By Joseph James Whitworth

- Last updated on GMT

Related tags Illness

Cucumbers are the suspected source. Picture copyright richard_north/Flickr
Cucumbers are the suspected source. Picture copyright richard_north/Flickr
An outbreak of salmonella in cucumbers has sickened 73 people and led to the products from the firms linked to the incident being placed on Import Alert.

The strain of salmonella Saintpaul has been reported from 18 states and 27% of ill persons have been hospitalized but no deaths have been reported, said the US Centers for Disease and Control (CDC).

The agency added that preliminary information indicated that consumption of imported cucumbers is the likely source of infection for the illnesses.

Import alert sanctions

On April 24 the US Food and Drug Administration (FDA) placed Daniel Cardenas Izabal and Miracle Greenhouse of Culiacán, Mexico on Import Alert.

Cucumbers from these two firms will be denied admission into the US unless the suppliers show that they are not contaminated with salmonella.

The affected products were distributed by Tricar Sales, Inc. of Rio Rico, Arizona.

“Fresh produce is of special concern because it is likely to be consumed raw prior to any type of microbiologically lethal processing​,” states the import alert.

“Due to complex supply and distribution patterns, when an outbreak does occur, it may be widespread. Complex distribution patterns and a relatively short shelf life also make traceback of fresh produce particularly difficult.”

Illness records

The number of illnesses identified are: Arizona (9), California (28), Colorado (1), Idaho (2), Illinois (3), Louisiana (1), Massachusetts (1), Maryland (1), Minnesota (8), Nevada (1), New Mexic0 (2), North Carolina (1), Ohio (1), Oregon (2), South Dakota (2), Texas (6), Virginia (2), and Wisconsin (2).
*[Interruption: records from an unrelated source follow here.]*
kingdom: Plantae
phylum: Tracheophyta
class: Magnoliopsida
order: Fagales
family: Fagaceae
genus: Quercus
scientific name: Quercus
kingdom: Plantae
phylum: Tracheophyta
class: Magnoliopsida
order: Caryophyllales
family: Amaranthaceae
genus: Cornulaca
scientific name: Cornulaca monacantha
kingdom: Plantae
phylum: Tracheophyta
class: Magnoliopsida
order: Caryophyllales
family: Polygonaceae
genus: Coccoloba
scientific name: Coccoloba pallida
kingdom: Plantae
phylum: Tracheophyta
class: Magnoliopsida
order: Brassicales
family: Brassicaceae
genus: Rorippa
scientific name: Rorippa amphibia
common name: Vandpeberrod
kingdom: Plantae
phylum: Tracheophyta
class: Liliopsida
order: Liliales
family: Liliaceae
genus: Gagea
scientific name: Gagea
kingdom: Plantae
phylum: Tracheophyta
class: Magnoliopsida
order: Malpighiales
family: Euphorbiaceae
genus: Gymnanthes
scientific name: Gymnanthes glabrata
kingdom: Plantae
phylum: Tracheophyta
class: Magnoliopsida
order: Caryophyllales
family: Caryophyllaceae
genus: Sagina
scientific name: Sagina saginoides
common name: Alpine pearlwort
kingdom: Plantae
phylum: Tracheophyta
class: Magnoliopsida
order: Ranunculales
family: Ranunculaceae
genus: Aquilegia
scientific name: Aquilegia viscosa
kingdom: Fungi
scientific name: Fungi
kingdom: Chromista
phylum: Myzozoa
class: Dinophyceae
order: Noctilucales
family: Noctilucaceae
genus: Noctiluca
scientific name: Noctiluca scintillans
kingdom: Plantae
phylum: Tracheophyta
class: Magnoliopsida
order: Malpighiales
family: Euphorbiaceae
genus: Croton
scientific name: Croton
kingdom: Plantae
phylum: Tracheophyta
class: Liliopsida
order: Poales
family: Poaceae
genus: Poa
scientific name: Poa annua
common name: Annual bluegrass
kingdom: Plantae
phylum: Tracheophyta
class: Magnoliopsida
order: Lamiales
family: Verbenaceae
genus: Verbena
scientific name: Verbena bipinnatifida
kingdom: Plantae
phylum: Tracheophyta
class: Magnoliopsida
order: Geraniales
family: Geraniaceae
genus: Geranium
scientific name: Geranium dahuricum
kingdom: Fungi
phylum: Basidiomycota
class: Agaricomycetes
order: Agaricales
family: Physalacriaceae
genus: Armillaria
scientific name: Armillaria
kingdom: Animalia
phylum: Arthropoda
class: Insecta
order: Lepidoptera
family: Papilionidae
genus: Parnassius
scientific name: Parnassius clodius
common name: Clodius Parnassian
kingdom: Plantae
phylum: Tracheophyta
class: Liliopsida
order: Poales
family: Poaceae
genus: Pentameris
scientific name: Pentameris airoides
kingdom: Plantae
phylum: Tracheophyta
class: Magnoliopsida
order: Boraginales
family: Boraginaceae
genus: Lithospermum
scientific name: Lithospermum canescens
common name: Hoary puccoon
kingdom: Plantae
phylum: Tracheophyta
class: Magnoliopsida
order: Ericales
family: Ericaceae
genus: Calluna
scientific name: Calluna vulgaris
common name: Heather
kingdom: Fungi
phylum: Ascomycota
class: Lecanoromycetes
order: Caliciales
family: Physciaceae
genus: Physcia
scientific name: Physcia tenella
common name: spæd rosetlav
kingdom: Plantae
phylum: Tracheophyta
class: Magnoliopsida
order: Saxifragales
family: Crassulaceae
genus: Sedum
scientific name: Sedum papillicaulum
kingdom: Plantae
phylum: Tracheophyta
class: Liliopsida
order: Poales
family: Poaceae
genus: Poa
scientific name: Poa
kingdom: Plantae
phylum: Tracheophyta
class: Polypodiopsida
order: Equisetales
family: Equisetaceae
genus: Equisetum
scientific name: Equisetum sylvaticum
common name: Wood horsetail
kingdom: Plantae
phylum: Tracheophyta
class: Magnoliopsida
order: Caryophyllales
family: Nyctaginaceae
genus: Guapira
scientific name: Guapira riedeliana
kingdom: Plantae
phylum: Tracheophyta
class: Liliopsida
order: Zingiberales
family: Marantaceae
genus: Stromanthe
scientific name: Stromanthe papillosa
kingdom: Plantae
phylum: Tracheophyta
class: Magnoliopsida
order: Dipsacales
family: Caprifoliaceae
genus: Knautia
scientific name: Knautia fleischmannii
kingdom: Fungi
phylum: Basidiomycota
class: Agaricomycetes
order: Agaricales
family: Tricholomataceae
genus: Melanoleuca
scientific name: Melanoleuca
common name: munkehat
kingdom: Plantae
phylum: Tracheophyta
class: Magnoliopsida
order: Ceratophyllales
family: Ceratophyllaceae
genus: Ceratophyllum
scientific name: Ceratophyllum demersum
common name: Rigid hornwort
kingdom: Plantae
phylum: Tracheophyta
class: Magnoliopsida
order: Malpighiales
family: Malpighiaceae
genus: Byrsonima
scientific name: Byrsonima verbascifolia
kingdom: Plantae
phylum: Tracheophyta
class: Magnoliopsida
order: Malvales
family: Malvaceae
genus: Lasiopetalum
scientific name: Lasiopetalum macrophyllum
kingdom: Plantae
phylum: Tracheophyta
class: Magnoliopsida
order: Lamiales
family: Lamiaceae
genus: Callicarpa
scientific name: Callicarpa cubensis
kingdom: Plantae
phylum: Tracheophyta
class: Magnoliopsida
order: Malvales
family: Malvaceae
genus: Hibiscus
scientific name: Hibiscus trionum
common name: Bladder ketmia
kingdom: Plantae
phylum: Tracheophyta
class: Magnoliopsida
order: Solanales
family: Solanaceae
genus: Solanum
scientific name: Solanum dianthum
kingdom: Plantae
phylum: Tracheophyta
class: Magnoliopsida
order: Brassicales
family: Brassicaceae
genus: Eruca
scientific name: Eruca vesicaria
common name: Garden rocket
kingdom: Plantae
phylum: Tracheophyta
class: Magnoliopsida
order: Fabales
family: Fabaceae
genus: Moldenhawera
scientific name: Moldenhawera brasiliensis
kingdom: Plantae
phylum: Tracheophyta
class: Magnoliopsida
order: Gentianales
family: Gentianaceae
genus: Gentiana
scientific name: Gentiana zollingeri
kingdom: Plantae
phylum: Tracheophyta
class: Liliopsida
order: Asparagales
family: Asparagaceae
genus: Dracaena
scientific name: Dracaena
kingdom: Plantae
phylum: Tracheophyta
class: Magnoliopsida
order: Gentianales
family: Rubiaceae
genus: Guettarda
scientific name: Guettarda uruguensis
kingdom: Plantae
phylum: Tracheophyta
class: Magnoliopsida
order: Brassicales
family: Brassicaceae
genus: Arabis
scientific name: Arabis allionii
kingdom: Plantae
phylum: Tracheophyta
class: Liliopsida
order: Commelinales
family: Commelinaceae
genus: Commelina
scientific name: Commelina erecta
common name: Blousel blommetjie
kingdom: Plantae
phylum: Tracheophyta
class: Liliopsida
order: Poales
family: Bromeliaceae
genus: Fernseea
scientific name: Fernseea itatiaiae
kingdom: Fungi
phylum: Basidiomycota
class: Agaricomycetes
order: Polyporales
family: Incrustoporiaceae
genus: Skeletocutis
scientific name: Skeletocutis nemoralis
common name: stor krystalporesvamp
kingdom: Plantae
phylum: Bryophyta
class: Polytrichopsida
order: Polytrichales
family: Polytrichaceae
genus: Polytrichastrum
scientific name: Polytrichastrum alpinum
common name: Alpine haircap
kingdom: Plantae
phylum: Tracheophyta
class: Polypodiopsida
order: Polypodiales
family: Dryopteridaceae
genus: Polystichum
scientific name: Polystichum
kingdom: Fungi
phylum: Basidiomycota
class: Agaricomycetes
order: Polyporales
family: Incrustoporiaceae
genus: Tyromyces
Illness onset dates range from 12 January to 6 April and people range in age from less than one year to 80 years, with a median age of 23 years and 60% of ill persons are female.

Thirty (67%) of 45 ill persons interviewed reported eating various types of cucumbers purchased or consumed at multiple locations or restaurants.

This proportion is significantly higher than results from a survey of healthy persons in which 44% reported eating cucumbers in the seven days before they were interviewed.

“Currently, there is no evidence that contaminated cucumbers are still on the market. However, due to the time it takes between when a person becomes ill and when the illness is reported, additional ill persons may be identified​,” said the agency.